[Data items]
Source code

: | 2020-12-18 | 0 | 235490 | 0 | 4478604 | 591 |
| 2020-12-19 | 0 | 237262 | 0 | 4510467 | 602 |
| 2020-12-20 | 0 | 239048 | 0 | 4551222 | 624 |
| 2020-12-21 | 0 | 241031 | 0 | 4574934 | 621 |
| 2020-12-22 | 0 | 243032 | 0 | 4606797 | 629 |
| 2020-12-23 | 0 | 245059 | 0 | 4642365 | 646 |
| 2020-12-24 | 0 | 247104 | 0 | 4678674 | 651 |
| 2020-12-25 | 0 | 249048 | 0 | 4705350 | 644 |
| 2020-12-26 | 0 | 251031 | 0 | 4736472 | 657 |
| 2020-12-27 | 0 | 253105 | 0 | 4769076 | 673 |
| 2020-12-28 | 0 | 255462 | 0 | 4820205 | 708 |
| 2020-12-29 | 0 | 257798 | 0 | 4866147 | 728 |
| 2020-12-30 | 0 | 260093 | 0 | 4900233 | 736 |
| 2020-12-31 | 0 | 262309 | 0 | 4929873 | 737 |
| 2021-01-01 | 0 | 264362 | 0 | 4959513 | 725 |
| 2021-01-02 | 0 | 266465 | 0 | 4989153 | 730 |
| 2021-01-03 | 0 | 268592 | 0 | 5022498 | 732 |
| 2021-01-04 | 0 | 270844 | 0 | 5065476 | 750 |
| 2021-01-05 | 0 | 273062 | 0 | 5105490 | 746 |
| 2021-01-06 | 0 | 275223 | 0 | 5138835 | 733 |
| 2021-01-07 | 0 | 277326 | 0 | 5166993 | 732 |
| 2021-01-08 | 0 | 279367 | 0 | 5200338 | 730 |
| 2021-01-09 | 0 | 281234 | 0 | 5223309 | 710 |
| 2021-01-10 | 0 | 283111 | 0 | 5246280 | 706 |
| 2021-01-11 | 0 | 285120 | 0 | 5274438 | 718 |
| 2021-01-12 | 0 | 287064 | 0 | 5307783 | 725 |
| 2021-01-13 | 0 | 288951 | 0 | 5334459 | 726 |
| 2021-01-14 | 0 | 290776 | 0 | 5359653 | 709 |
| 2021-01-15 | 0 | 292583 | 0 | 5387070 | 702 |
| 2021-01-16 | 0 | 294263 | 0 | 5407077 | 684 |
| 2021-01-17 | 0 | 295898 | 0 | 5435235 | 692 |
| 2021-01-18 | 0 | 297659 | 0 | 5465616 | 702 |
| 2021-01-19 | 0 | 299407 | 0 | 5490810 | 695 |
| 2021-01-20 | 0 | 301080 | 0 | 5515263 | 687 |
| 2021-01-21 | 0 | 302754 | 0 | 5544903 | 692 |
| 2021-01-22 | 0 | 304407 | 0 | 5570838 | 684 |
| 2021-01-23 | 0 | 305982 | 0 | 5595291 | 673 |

== DESCRIPTION OF THE TASK ==
Every record above is to be given again precisely.

== RESPONSE TO THIS TASK ==
Source code

: | 2020-12-18 | 0 | 235490 | 0 | 4478604 | 591 |
| 2020-12-19 | 0 | 237262 | 0 | 4510467 | 602 |
| 2020-12-20 | 0 | 239048 | 0 | 4551222 | 624 |
| 2020-12-21 | 0 | 241031 | 0 | 4574934 | 621 |
| 2020-12-22 | 0 | 243032 | 0 | 4606797 | 629 |
| 2020-12-23 | 0 | 245059 | 0 | 4642365 | 646 |
| 2020-12-24 | 0 | 247104 | 0 | 4678674 | 651 |
| 2020-12-25 | 0 | 249048 | 0 | 4705350 | 644 |
| 2020-12-26 | 0 | 251031 | 0 | 4736472 | 657 |
| 2020-12-27 | 0 | 253105 | 0 | 4769076 | 673 |
| 2020-12-28 | 0 | 255462 | 0 | 4820205 | 708 |
| 2020-12-29 | 0 | 257798 | 0 | 4866147 | 728 |
| 2020-12-30 | 0 | 260093 | 0 | 4900233 | 736 |
| 2020-12-31 | 0 | 262309 | 0 | 4929873 | 737 |
| 2021-01-01 | 0 | 264362 | 0 | 4959513 | 725 |
| 2021-01-02 | 0 | 266465 | 0 | 4989153 | 730 |
| 2021-01-03 | 0 | 268592 | 0 | 5022498 | 732 |
| 2021-01-04 | 0 | 270844 | 0 | 5065476 | 750 |
| 2021-01-05 | 0 | 273062 | 0 | 5105490 | 746 |
| 2021-01-06 | 0 | 275223 | 0 | 5138835 | 733 |
| 2021-01-07 | 0 | 277326 | 0 | 5166993 | 732 |
| 2021-01-08 | 0 | 279367 | 0 | 5200338 | 730 |
| 2021-01-09 | 0 | 281234 | 0 | 5223309 | 710 |
| 2021-01-10 | 0 | 283111 | 0 | 5246280 | 706 |
| 2021-01-11 | 0 | 285120 | 0 | 5274438 | 718 |
| 2021-01-12 | 0 | 287064 | 0 | 5307783 | 725 |
| 2021-01-13 | 0 | 288951 | 0 | 5334459 | 726 |
| 2021-01-14 | 0 | 290776 | 0 | 5359653 | 709 |
| 2021-01-15 | 0 | 292583 | 0 | 5387070 | 702 |
| 2021-01-16 | 0 | 294263 | 0 | 5407077 | 684 |
| 2021-01-17 | 0 | 295898 | 0 | 5435235 | 692 |
| 2021-01-18 | 0 | 297659 | 0 | 5465616 | 702 |
| 2021-01-19 | 0 | 299407 | 0 | 5490810 | 695 |
| 2021-01-20 | 0 | 301080 | 0 | 5515263 | 687 |
| 2021-01-21 | 0 | 302754 | 0 | 5544903 | 692 |
| 2021-01-22 | 0 | 304407 | 0 | 5570838 | 684 |
| 2021-01-23 | 0 | 305982 | 0 | 5595291 | 673 |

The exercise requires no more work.